# ASSIGNMENT
Reproduce every one of the rows below verbatim, preserving each line and its order.

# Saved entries

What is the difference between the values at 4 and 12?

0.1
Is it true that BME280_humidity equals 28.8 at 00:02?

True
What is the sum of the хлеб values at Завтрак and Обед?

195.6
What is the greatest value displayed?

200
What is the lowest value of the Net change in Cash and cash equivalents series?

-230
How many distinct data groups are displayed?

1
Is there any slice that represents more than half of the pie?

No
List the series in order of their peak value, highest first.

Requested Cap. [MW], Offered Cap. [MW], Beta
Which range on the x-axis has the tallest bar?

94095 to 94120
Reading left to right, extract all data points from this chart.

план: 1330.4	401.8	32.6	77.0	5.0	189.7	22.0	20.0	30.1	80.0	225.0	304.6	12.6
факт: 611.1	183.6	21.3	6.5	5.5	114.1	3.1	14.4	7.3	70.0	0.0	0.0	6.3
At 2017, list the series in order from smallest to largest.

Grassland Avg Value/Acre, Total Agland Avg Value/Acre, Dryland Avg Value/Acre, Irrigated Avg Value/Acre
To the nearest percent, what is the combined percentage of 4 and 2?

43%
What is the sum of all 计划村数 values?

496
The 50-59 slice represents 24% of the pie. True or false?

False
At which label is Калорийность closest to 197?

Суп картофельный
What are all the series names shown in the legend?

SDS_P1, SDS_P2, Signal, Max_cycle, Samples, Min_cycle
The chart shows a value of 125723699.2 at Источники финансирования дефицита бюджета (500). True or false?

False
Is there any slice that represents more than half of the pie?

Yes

# YOUR RESPONSE
What is the difference between the values at 4 and 12?

0.1
Is it true that BME280_humidity equals 28.8 at 00:02?

True
What is the sum of the хлеб values at Завтрак and Обед?

195.6
What is the greatest value displayed?

200
What is the lowest value of the Net change in Cash and cash equivalents series?

-230
How many distinct data groups are displayed?

1
Is there any slice that represents more than half of the pie?

No
List the series in order of their peak value, highest first.

Requested Cap. [MW], Offered Cap. [MW], Beta
Which range on the x-axis has the tallest bar?

94095 to 94120
Reading left to right, extract all data points from this chart.

план: 1330.4	401.8	32.6	77.0	5.0	189.7	22.0	20.0	30.1	80.0	225.0	304.6	12.6
факт: 611.1	183.6	21.3	6.5	5.5	114.1	3.1	14.4	7.3	70.0	0.0	0.0	6.3
At 2017, list the series in order from smallest to largest.

Grassland Avg Value/Acre, Total Agland Avg Value/Acre, Dryland Avg Value/Acre, Irrigated Avg Value/Acre
To the nearest percent, what is the combined percentage of 4 and 2?

43%
What is the sum of all 计划村数 values?

496
The 50-59 slice represents 24% of the pie. True or false?

False
At which label is Калорийность closest to 197?

Суп картофельный
What are all the series names shown in the legend?

SDS_P1, SDS_P2, Signal, Max_cycle, Samples, Min_cycle
The chart shows a value of 125723699.2 at Источники финансирования дефицита бюджета (500). True or false?

False
Is there any slice that represents more than half of the pie?

Yes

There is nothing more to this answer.